» **Task requirements**:
From the timer tutorial below, set down the passage verbatim, starting with "Tutorial : Timing" and going on through "in the blanks!!)".

Tutorial : Timing And Movement Part 1
hack hack hack!!
I used Serg's class! but (always a but!) someone told me the internal irrlicht time was not good enough. so I made some 'improvements.'. This clock should be accurate up to microseconds. It is not quite done - does someone want to help with the windows specific code? (fill in the blanks!!)
Code: Select all
#ifndef IRRTIMER_H
#define IRRTIMER_H
#include <irrlicht.h>
// #include "iosys.h"
#ifdef _WIN32
#include <windows.h> // ??
#endif
#ifdef _POSIX
#include <sys/time.h>
#endif
using namespace irr;
class irrtimer {
public:
IrrlichtDevice *m_device; // pointer to Irrlicht device
irrtimer() {};
irrtimer(IrrlichtDevice *device){
m_device = device;
Reset(); // init timer
};
// irrlicht built-in timer
int m_Delta, m_Time; // time since last clock update, current time
float m_Factor; // time factor
#ifdef _WIN32 // win32 high-res timer
// ??
#endif
#ifdef _POSIX // POSIX high-res timer ( Linux, BSD, Mac )
struct timeval tv; //time since last clock update
struct timeval ts; //time since last clock update
float m_fDelta, m_fTime, m_fFactor;
irr::f32 m_iFactor; // time factor
#endif
void Reset() {
// irrlicht built in timer
m_Time = m_device->getTimer()->getTime();
#ifdef _WIN32 // win32 high-res timer
// ??
#endif
#ifdef _POSIX // POSIX high-res timer
gettimeofday( &ts, 0);
gettimeofday( &tv, 0);
m_fTime = ( tv.tv_sec * 1000) + ( tv.tv_usec / 1000 );
#endif
};
void Update(){
// irrlicht built in timer
m_Delta = m_device->getTimer()->getTime() - m_Time;
m_Time = m_Time + m_Delta;
m_Factor = m_Delta * 0.001f;
// cout << "irrlicht built in time :" << m_Factor << endl;
#ifdef _WIN32 // win32 high-res timer
// ??
#endif
#ifdef _POSIX // POSIX high-res timer
gettimeofday(&tv, 0);
m_fDelta = ( (( tv.tv_sec * 1000) + ( tv.tv_usec / 1000 )) -
(( ts.tv_sec * 1000) + ( ts.tv_usec / 1000 )) -
m_fTime);
m_fTime = m_fTime + m_fDelta;
m_fFactor = m_fDelta * 0.001f;
// cout << "POSIX high-res time :" << m_fFactor << endl;
#endif
};
};
#endif // IRRTIMER_H
Last edited by xhrit on Thu Apr 13, 2006 6:12 pm, edited 1 time in total.

» **Dataset section**:
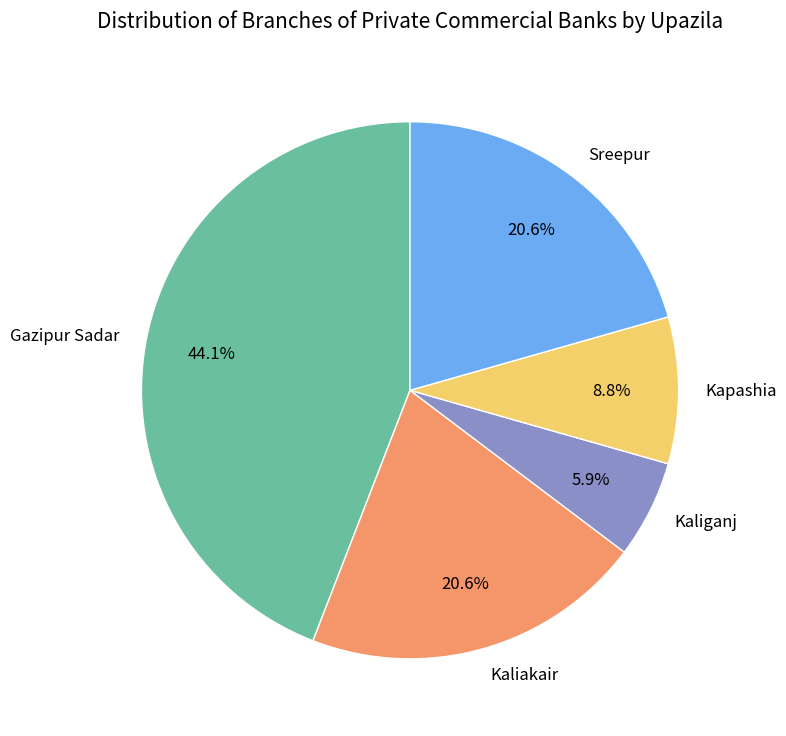

To the nearest percent, what is the average slice percentage?

20%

» **Response to this exercise**:
Tutorial : Timing And Movement Part 1
hack hack hack!!
I used Serg's class! but (always a but!) someone told me the internal irrlicht time was not good enough. so I made some 'improvements.'. This clock should be accurate up to microseconds. It is not quite done - does someone want to help with the windows specific code? (fill in the blanks!!)